(Kutipan Teks)
....

Aku menjadi rindu. Tapi tak ada keutuhan yang bisa kurindukan. Aku merindukan….sesuatu. Sesuatu yang tak pernah kau miliki, bisakah dirindukan? Atau ia hanya akan mendukaimu, tanpa bisa kau rindukan? Tapi aku rindu. Aku tahu aku merindu. Praduga-pradugamu, yang berhenti pada praduga, yang tak menjadi apapun, kecuali sesuatu yang tak kau miliki, apakah bisa dirindukan? Jika ya, maka sebenarnya aku tak pernah menjejak bumi karena aku hanya menduga aku menjejaknya. Aku pernah, rasanya. Pernah, menjejak bumi. Lalu ini apa? Aku rindu. Sesuatu. Yang pernah ada, entah sebatas praduga, entah yang lainnya, tapi tidak utuh. Kenangan. Kenangan yang masih mencipta dirinya, tapi kurasa ia tidak utuh-utuh juga hingga kini.

Kata-kata yang membelaiku seperti mata yang memandang dengan sayang. Apa ini hanya aku? Apa aku harus menjadi naif dengan tidak merasakan apapun? Aku tidak mau berbohong soal tafsirku dan soal ketak-mungkinan. Aku tidak ingin, sungguh tidak ingin kembali di jalan kemarin dengan langit gelap yang sama. Apa kata-kata itu seharusnya tidak usah dimunculkan? Tidak harus begitu juga. Maka aku terbang tinggi. Jika aku tak terbang, ketak-tergapaian itu; ketak-terengkuhan; ketak-teraihan itu tetap akan membuatku, barangkali, rindu. Aku, telah kehilangan, dan masih takut kehilangan. Aku belum pernah memiliki sesuatu yang sudah hilang, dan sudah merindu.

Apa atau siapa? Jika ini apa, maka itu adalah kebohongan. Belum ada siapa yang memberiku apa sedemikian rupa; apa yang kurindu ini. Jika ini siapa, maka…. . Apakah ini hanya aku? Dan disitulah, aku, mengembuni malam ini dengan tetes-tetes sayu.

Jumat, 21 Agustus 2009

INGINKU



Ingin kulari ke situ, biar tak usah susah payah kupilah-pilah suaramu di antara suara yang lain-lainnya.
Ingin kuberanjak dari dudukku, biar tak usah capai kutunggu munculnya.
Ingin kukatakan sesuatu, biar bibir ini tak menggigit dirinya sendiri.
Ingin kutersenyum dengan bebas, biar hati ini tak mencelos.
Ingin kuberlama-lama menghujamkan mata, biar hatiku tak berdemo menuntut kemerdekaan.
Ingin kulangkahkan kakiku, tapi kakiku tetap berayun-ayun di bawah bangku.

....

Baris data
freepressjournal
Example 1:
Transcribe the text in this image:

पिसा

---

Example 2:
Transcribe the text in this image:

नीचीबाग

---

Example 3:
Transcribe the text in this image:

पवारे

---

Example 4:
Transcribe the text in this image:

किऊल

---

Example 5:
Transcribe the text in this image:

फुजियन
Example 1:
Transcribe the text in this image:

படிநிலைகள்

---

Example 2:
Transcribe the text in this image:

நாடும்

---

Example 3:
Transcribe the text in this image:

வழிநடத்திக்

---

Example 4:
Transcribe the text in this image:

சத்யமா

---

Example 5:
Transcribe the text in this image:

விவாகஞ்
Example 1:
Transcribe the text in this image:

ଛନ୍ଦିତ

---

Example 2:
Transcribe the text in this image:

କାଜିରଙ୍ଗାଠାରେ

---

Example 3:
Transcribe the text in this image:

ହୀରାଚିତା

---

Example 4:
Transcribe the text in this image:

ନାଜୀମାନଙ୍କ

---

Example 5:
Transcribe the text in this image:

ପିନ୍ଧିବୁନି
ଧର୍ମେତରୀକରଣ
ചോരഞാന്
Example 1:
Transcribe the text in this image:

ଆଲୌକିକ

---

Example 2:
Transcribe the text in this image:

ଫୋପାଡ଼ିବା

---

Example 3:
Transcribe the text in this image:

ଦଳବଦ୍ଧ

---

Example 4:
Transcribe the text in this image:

....

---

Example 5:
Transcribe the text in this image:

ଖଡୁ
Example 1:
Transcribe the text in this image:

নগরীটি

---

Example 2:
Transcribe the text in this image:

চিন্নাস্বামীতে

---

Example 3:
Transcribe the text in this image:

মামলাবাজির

....

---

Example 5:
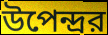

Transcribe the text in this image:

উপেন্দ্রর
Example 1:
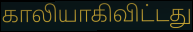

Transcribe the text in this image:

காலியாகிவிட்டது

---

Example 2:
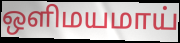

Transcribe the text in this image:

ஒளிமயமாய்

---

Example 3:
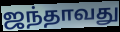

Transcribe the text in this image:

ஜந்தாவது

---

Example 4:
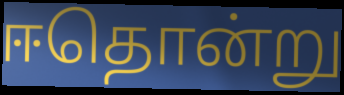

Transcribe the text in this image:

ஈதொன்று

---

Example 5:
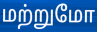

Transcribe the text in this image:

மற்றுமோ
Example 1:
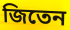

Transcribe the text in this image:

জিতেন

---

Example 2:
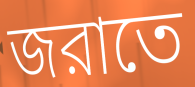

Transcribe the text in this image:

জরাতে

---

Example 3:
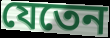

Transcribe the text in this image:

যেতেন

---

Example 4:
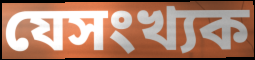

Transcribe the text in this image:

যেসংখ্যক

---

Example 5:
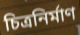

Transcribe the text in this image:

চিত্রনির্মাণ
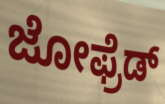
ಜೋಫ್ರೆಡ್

....

Lanjutkan tulisan tentang rasa rindu di atas, dimulai tepat sesudah kalimat terakhirnya.

(Jawaban Latihan)
***

Seperti pencuri saja. Harus beginikah untuk bisa membaca kata-kata itu? Ingin juga kucuri tulisan-tulisan itu. Jika bincang tak bisa kumiliki, lalu dengan apa lagi aku bisa menghadirkanmu? Jika berjalan-jalan dengan mataku malah makin mengikis absurditasku, dengan absurditas itu sendiri. Ingin. Jika. Ingin. Jika. Jika saja bisa kuminta. Jika saja bisa kupunya. Jika tidak, mungkin kucuri. Apa? Apanya? Yang diminta. Yang dipunya. Yang dicuri. Apanya? Apa yang sedang kumiliki, kecuali yang mengikisku ini?

Inginku Mulai, Barangkali Seraya Mengakhiri



20 Agustus'09 - 20.49
Seorang sobat kerap berkata, “Selalu kuakhiri sebelum kumulai.” Karena kesenasiban barangkali kata-katanya itu menenangkan. Memberi ruang bagiku yang belum juga menyelesaikan mendengarkan lagu yang selama ini mampir ke telinga. Pernah barangkali lagu itu selesai, dengan coda yang senada dengan intro; dengan bantuan seseorang yang adalah lagu itu sendiri; intro yang tak kucipta, dengan coda yang kucipta; sama dan berbeda di saat yang sama; awal dan akhir yang adalah sama sekaligus berbeda; tapi tidak utuh sama sekali; tidak; sama sekali. Terimakasih untuknya, karenanya sempat kudengarkan sebuah lagu penuh, meski tidak utuh.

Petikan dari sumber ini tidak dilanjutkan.